A night in a Moorish harem

PREFACE

Lord George Herbert is universally acknowledged to be the handsomest man in the English nobility. His form is tall and muscular, but of a perfect symmetry. His features are handsome but manly and of a ruddy bronze colour acquired at sea. His short and curly brown hair shades a broad and white forehead beneath which sparkle large hazel eyes. He wears a heavy beard and moustache, but they are not able to conceal his handsome mouth.

His courage and talents together with the powerful influence of his family have procured for him, at the early age of twenty-three, the command of one of the finest ships in the English navy.

The following strange but true narrative is from his pen and it may be imagined that he did not intend to have it copied. But he left it in possession of a fair and frail lady who thought it too good to be kept secret, and so the reader has the benefit of it.

CHAPTER ONE

Abdallah Pasha's Seraglio

Her British Majesty's ship Antler, of which I was in command, lay becalmed one afternoon off the coast of Morocco. I did not allow the steam to be raised for I knew the evening breeze would soon make toward the land.

Retiring to my cabin I threw myself upon the sofa. I could not sleep for my thoughts kept wandering back to the beautiful women of London and the favours which some of them had granted me when last on shore.

Months had elapsed since then and months more would elapse before I could again hope to quench, in the lap of beauty, the hot desire which now coursed through my veins and distended my genitals.

To divert my mind from thoughts at present so imperative I resolved to take a bath. Beneath the stern windows which lighted my cabin lay a boat, into which I got by sliding down a rope which held it to the ship. Then I undressed and plunged into the cool waves. After bathing I redressed, and, reclining in the boat, fell asleep. When I awoke it was dark and I was floating along near the shore. The ship was miles away.

The rope which held the boat must have slipped when the breeze sprang up, and the people on the ship being busy getting underway had not noticed me. I had no oars and dared not use the sails for fear the Moorish vessels in sight would discover me. I drifted towards a large building which was the only one to be seen; it rose from the rocks near the water's edge. The approach to the place on which it stood seemed to be from the land side, and all the windows which I could see were high above the ground.

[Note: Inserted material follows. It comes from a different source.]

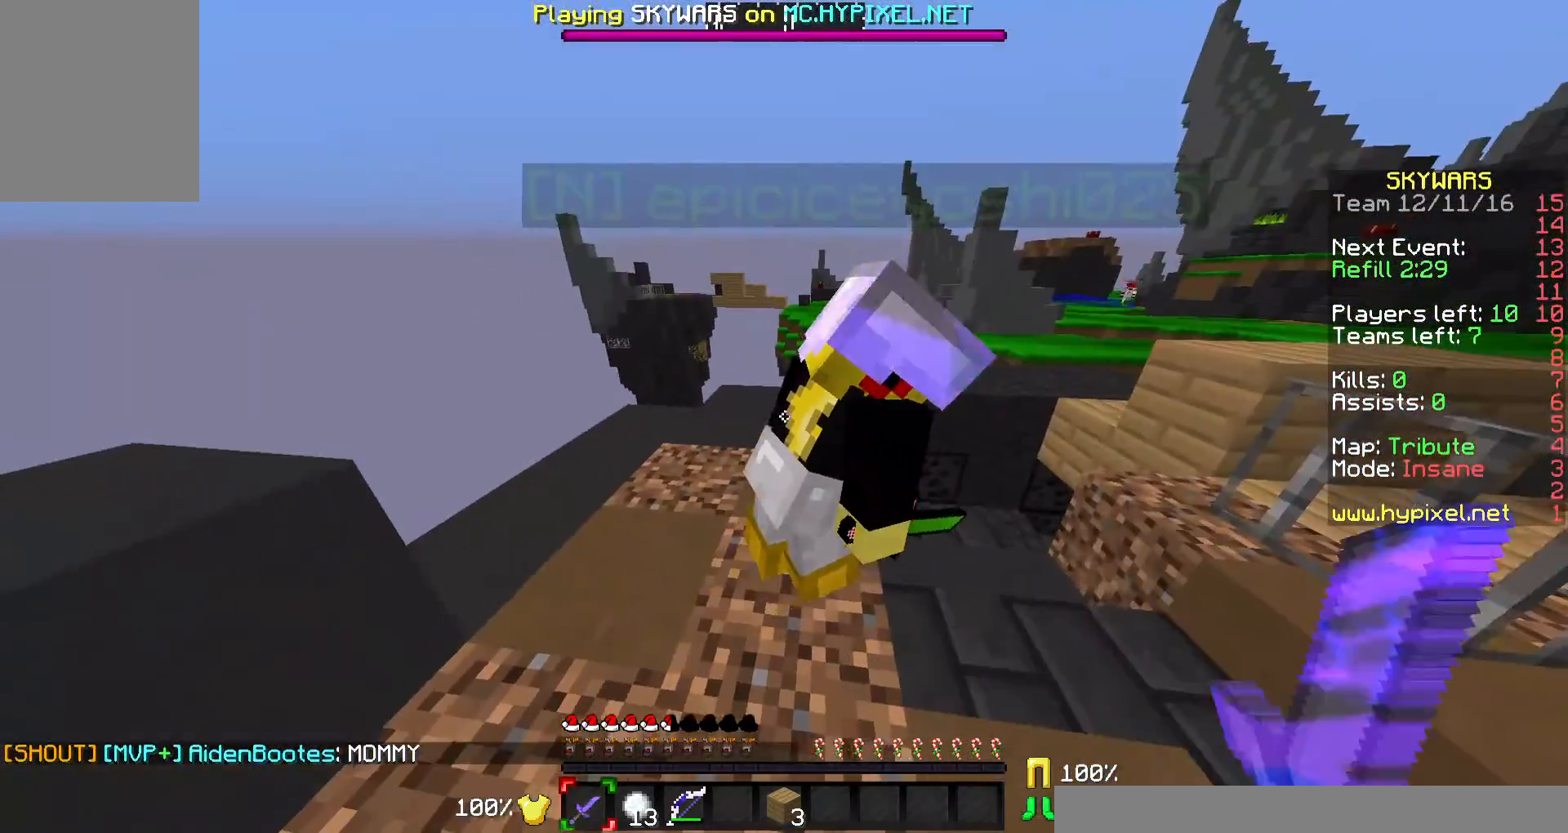
{"keys": ["d", "s"], "mouse": [], "events": [[33, "mouse_left", "down"], [100, "mouse_left", "up"], [267, "mouse_left", "down"], [367, "mouse_left", "up"], [500, "s", "down"]]}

The keel of my boat soon grated on the sand and I hastened to pull it among the rocks for concealment, for it was quite possible I might be seized if discovered and sold into slavery. My plan was to wait for the land breeze just before dawn and escape to sea. At this moment I heard a whispered call from above. I looked up and saw two ladies looking down on me from the high windows above, and behind these two were gathered several others whom I could just see in the gloom.

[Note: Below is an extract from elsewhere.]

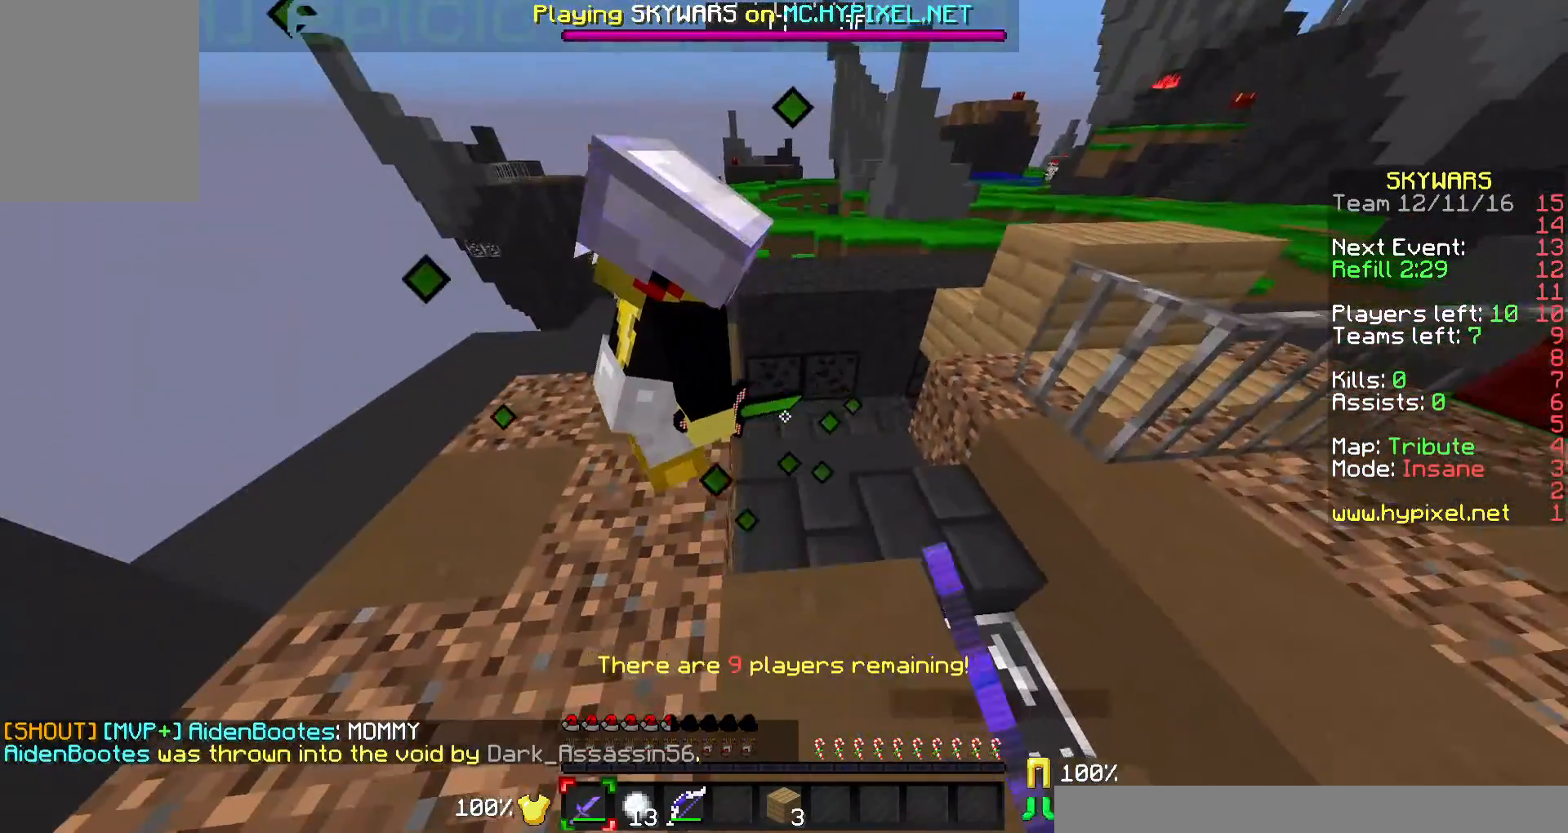
{"keys": ["d", "s"], "mouse": [], "events": []}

'We have been watching you,' said the lady, 'and will try to assist you. Wait where you are.'

She spoke in French, which is the common medium of communication among the different nations inhabiting the shores of the Mediterranean, and which had become familiar to me. I now thought this isolated building was a seraglio and I resolved to trust the ladies, who would run even more risk than myself in case of discovery.

After waiting some time, a rope of shawls was let down from the window and the same voice bid me climb. My discipline when a midshipman made this easy for me to do; I rose hand over hand and safely reached the window through which I was assisted by the ladies into the perfumed air of an elegant apartment richly furnished and elegantly lighted.

My first duty was to kiss the fair hands which had aided me, and then I explained the accident which had brought me among them and the plan I had formed for escape before dawn. I then gave my name and rank.

While doing this I had an opportunity to observe the ladies; there were nine of them and any one of them would have been remarked for her beauty. Each one of them differed from all the others in the style of her charms: some were large and some were small; some were slender and some plump, some blonde and some brunette, but all were bewitchingly beautiful. Each, too, was the most lovely type of a different nationality, for war and shipwrecks and piracy enable the Moorish Pashas to choose their darlings from under all the flags that float on the Mediterranean.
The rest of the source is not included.